Amazing though it might seem to those roasted in the recent South Australian and NSW heat waves, yet another flotilla of icebergs is making good speed toward the south-eastern tip of New Zealand’s South Island.
At least 130 icebergs, some more than several kilometres long, may be visible from the hills or even the beaches on the Otago coastline near Dunedin by the end of the week, according to NZ government oceanographer Dr Mike Williams.
Tabular iceberg passes Macquarie Island
The bergs, remnants of a several huge tabular or flat-topped bergs that broke off the Antarctic ice shelves between 2000 and 2002, have already passed Macquarie Island, where some came close to its shores earlier this month.
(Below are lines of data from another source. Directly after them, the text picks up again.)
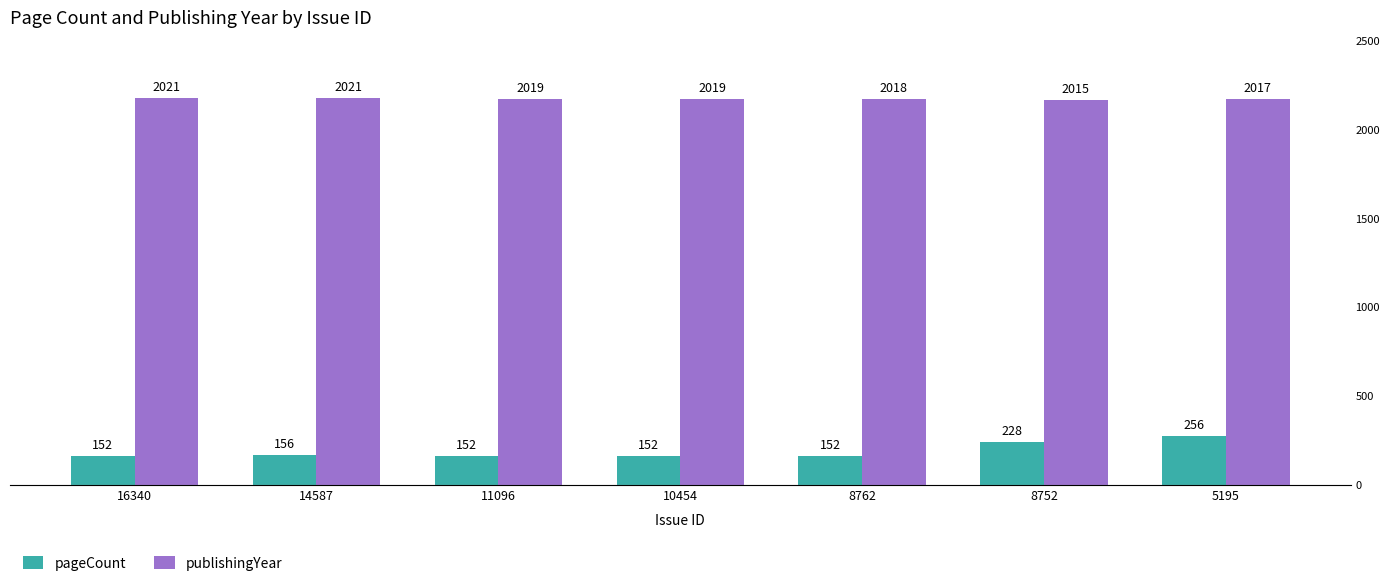

Where is publishingYear nearest to the value 2018?

8762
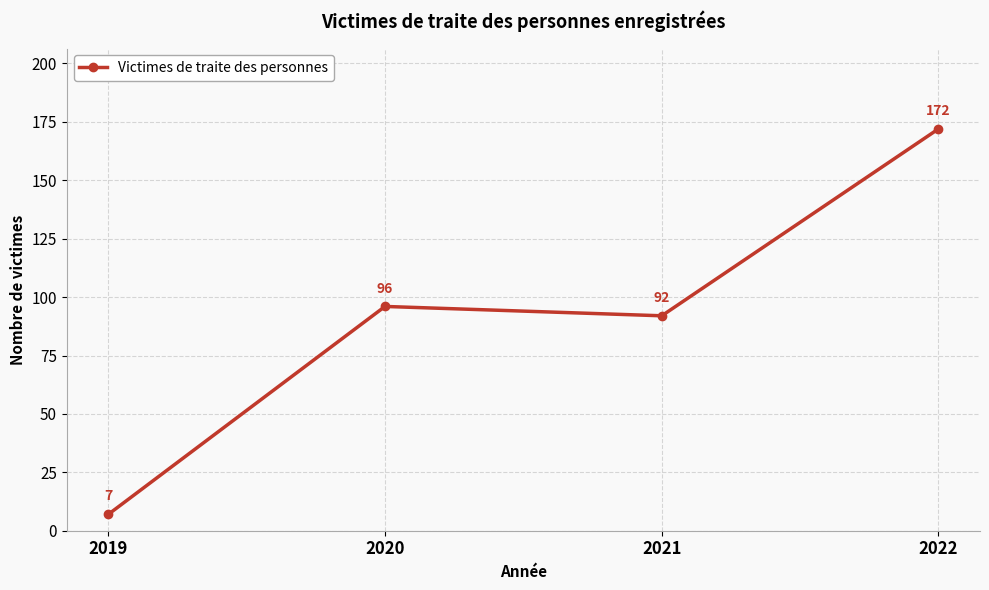

List the labels in order of value, smallest first.

2019, 2021, 2020, 2022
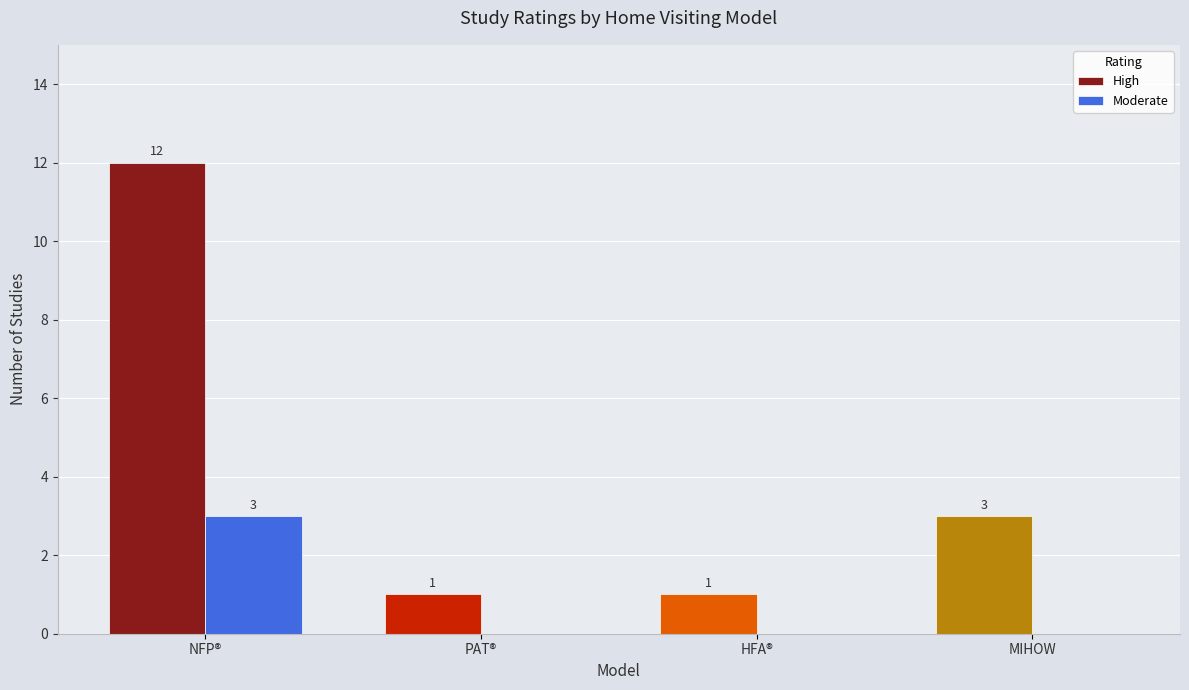

Which series has the largest total across all categories?

High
They are being tracked by Australia’s Antarctic Climate and Ecosystems CRC in Hobart, which has posted detailed maps of the berg cluster down to less than 200 metres across above the water, or to the limit of satellite resolution.
However, as the bergs further disintegrate, they spawn multitudes of satellite-invisible bergs, some more than 10 metres across, which are very hazardous to shipping and have led to maritime iceberg warnings for the parts of the Southern Ocean where they are rarely seen.
This time the icebergs are expected by NZ authorities to exceed the spectacle caused in 2006 when the first mainland sightings since 1931 were recorded from high hills near Dunedin.
The November 2006 bergs lined the horizon and resolved into an armada of icy towers through binoculars or in close-up to those on chartered sightseeing flights.
Auckland University polar scientist Dr Paul Augustinus says the berg outbreaks are unlikely to be related to global warming.
“I wouldn’t like to speculate on the cause,” he says “it could relate to a number of factors such as the break-up of a larger iceberg.”
And meteorologists say the bergs have been helped in their long voyage north by very cold weather and strong winds affecting the Southern Ocean from Macquarie Island to New Zealand in recent weeks.
Dr Neal Young, a glaciologist with the Australian Antarctic Division, said more than 100 icebergs had been detected in just one cluster in satellite images, but because of extensive cloud cover in the area the real number was uncertain.
“All of these have come from a larger one that was probably close to 20 square kilometres in size when it left Antarctica,” he says.
The Australian Antarctic Division has posted a lay person’s guide to the truth about ice losses and gains in Antarctica, which identifies small net contributions to sea level in recent times.
It’s a document likely to disappoint climate-change deniers and proponents alike, in that it doesn’t support any of the headline-grabbing claims made either side of the populist debate.